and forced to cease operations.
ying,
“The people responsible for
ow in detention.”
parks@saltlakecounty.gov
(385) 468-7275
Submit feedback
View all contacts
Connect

•••••

Exercise: Nothing but an exact transcription of the records is expected.

Task output:
and forced to cease operations.
ying,
“The people responsible for
ow in detention.”
parks@saltlakecounty.gov
(385) 468-7275
Submit feedback
View all contacts
Connect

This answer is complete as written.